→ What needs to be done
Set down each of the records below exactly as it reads. No pictures go into the copy.
>>>
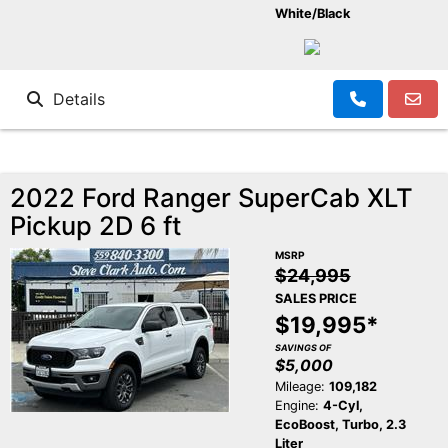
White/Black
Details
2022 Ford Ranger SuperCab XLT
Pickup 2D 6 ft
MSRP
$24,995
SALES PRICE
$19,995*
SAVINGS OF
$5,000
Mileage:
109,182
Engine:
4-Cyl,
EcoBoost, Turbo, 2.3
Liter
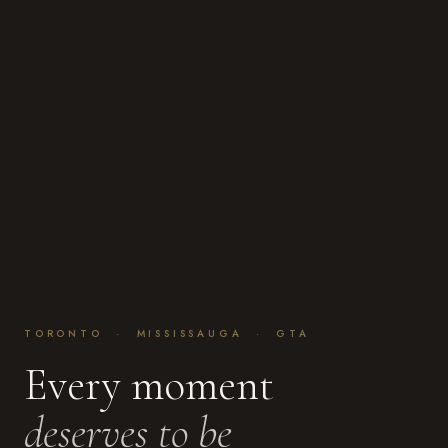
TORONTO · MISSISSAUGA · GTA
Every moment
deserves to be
<<<
→ Solution to this task
White/Black
Details
2022 Ford Ranger SuperCab XLT
Pickup 2D 6 ft
MSRP
$24,995
SALES PRICE
$19,995*
SAVINGS OF
$5,000
Mileage:
109,182
Engine:
4-Cyl,
EcoBoost, Turbo, 2.3
Liter
TORONTO · MISSISSAUGA · GTA
Every moment
deserves to be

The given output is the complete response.